A system of equations is non-linear if at least one of its equations is not linear (there is some exponent which is greater than one).

These systems will usually be solved by replacement. When possible, it is advisable to draw the equations of the system in order to have an approximate idea of the possible solutions.

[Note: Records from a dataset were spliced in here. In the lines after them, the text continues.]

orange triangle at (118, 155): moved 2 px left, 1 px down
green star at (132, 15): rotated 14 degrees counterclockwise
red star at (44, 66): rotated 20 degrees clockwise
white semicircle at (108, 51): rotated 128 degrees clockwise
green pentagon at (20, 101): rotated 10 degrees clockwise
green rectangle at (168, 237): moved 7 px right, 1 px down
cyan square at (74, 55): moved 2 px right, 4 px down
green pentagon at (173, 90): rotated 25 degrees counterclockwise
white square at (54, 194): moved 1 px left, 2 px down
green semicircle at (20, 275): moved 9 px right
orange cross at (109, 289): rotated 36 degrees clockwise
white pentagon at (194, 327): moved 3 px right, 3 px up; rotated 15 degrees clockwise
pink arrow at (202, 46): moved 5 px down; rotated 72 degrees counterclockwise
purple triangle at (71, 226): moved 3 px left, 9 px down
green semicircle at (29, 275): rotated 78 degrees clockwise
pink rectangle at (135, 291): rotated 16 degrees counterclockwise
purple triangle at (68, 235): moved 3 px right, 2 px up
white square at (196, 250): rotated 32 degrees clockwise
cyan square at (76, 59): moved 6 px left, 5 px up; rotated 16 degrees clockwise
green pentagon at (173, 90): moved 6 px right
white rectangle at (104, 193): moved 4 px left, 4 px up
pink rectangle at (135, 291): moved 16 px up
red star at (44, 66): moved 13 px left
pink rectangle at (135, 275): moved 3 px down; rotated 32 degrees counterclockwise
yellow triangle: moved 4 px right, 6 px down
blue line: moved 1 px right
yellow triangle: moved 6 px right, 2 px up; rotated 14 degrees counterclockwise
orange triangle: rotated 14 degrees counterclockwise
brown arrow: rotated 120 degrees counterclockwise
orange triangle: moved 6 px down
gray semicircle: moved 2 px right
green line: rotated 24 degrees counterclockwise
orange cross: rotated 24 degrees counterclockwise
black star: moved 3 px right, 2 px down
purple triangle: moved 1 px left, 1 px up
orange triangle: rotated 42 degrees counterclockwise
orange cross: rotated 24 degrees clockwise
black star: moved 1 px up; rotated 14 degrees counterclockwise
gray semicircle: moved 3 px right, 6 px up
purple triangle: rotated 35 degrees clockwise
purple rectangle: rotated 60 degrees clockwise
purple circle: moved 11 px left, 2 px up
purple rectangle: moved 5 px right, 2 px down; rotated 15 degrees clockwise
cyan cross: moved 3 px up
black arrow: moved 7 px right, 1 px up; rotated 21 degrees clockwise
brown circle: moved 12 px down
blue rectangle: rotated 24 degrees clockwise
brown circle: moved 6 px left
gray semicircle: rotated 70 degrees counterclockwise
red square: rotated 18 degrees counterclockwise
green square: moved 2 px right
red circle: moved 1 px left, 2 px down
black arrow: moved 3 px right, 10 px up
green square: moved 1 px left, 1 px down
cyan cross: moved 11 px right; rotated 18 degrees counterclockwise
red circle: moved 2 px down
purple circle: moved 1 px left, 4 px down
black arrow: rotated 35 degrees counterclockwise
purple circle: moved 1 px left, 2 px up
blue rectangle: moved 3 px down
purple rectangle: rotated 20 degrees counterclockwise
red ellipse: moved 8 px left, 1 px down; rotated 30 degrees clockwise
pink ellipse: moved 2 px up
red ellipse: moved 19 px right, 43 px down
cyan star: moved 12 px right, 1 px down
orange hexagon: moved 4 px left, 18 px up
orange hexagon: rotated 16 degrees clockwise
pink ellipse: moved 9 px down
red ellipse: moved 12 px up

Find the solutions, if there are any, to $$\left\{ \begin{array}{c} x^2+y^2=25 \\ x+y=5 \end{array} \right.$$$As has been said, it turns out to be useful to draw the functions. Still, without drawing them, we can see that the first equation is that of a circumference centred on $$(0,0)$$ and of radius $$5$$. Then, three situations could happen: • No solution exists: The straight line runs above or below the circumference without cutting it. • Only one solution exists: The straight line is tangent to the circumference. • Two solutions exist: The straight line cuts the circumference twice. In the proposed example we can see that there will be two solutions: Analytical resolution: 1) We obtain one variable in terms of the other by using one of the equations (it will be easier to start with the linear one) $$y=5-x$$$

2) We then replace it in the other equation: $$x^2+(5-x)^2=25$$$3) We solve: $$x^2+25-10x+x^2=25 \\ 2x^2-10x=0 \\ x\cdot(2x-10)=0 \\ x_1=0 \\ 2x-10=0 \rightarrow x_2=5$$$

4) And, substituting back into the other equation, $$x_1=0 \Rightarrow y_1=5$$$$$x_2=5 \Rightarrow y_2=0$$$

Note that what we observed in the graphic is what we have seen throughout the analytic approach.

We have to insist on the need to try to imagine the graphic representation before solving the exercise. This will allow us a solution focused on a result, which is always more effective than solving the system without any approximate idea of what will be obtained.